Petersen's team concluded a successful three-year run that saw his team rack up 32 wins, two Pac-12 titles, a College Football Playoff berth and his first Rose Bowl, but come away with losses in the final game of each of those three seasons.
Asked how he felt about that run, there was disappointment, but high praise for the Buckeyes.
“When you play the three teams we just got done playing the last three years, and there's very little margin for error, and you have to play your best football,” Petersen said.
“I think Ohio State's as good as anybody out there. I think they could have been in the tournament, the four-team tournament. I think a lot of people think that.”
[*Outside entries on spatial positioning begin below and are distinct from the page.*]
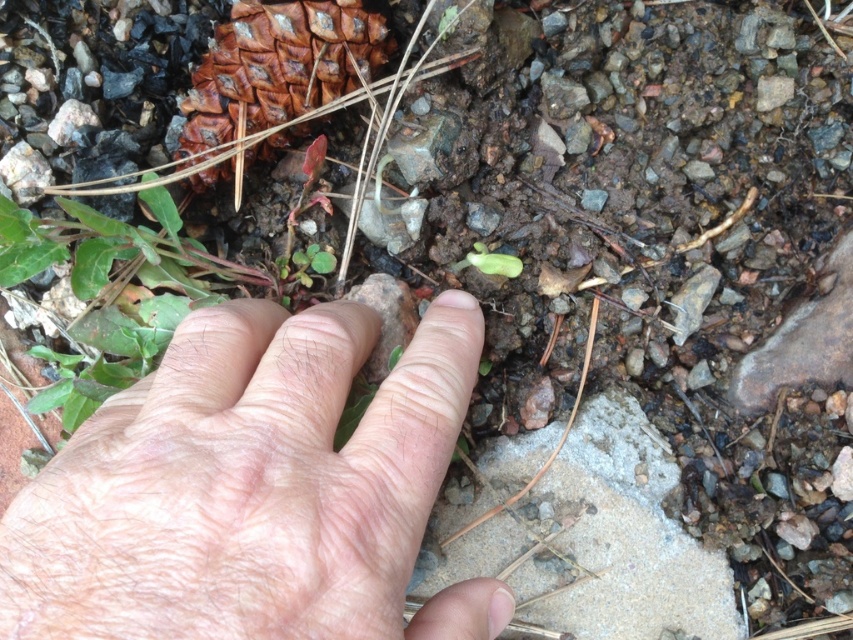
Looking at this image, based on the scene described, what is located at the coordinates point (253,490)?

The coordinates point (253,490) is where the pale skin at center is located.

Consider the image. Based on the scene description, where is the pale skin at center located in terms of its 2D coordinates?

The pale skin at center is located at the 2D coordinates of point (253,490).

Based on the photo, based on the scene, where is the gray concrete stone at center located in the image?

The gray concrete stone at center is located at the point with coordinates 0.845 in the x axis and 0.707 in the y axis.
“And, I mean, I think Ohio State's as good as anybody out there. I think they could have been in the tournament, the four-team tournament. I think a lot of people think that. I just think it's frustrating for us, when you feel like you didn't put your best foot forward the whole entire four quarters. And so that's what it comes back to, us coaches to figure that out.”
Asked about the decision to punt, down 28-17 with four minutes to play, a decision that was questioned by many watching the game, Petersen said his team had the option to fake the punt, but Ohio State's alignment thwarted that.
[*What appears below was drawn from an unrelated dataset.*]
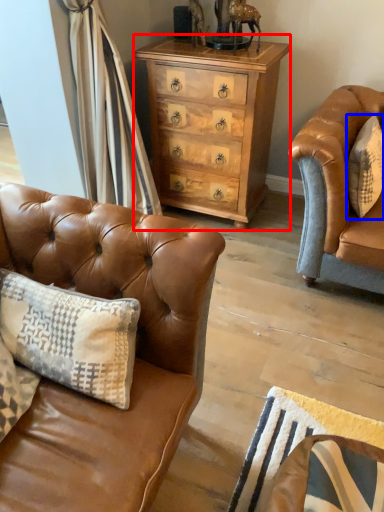
Question: Which of the following is the farthest to the observer, chest of drawers (highlighted by a red box) or pillow (highlighted by a blue box)?

Choices:
 (A) chest of drawers
 (B) pillow

Answer: (A)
“Yeah, we were going to go for it. And then if we didn't convert, we don't want to put our defense in such a bad situation there, we actually might have had a little something else going on there in terms of the punt. But they lined up not -- the punt return team lined up not how we wanted them to.
“So we had to kick it out of there.”
Another curious sequence in the game came late in the first half, when Washington had the ball deep in their own end with 1:21 to play. Instead of chewing clock to head to the locker room down 14-3, two incompletions forced a Huskies punt, which Ohio State fielded 21 seconds later and promptly went 57 yards in five plays, capped by a one-yard touchdown pass from Dwayne Haskins to Rashod Berry to go up 21-3 at the half.
“Yeah, that was frustrating,” Petersen said. “I mean, really frustrating. Yeah. That's a frustrating one. The thought process was: Let's not get -- you know, let's try to run the ball, get a first down. We threw a pass right away. Got about five yards, and then I think on third down we ended up missing a pass.
“They came down scoring. I thought that was a big, huge key to the game for those guys to score right before. It was frustrating on both sides that we don't eat a little clock, that we didn't convert the first down, and then they got the ball, went right down the field on us.”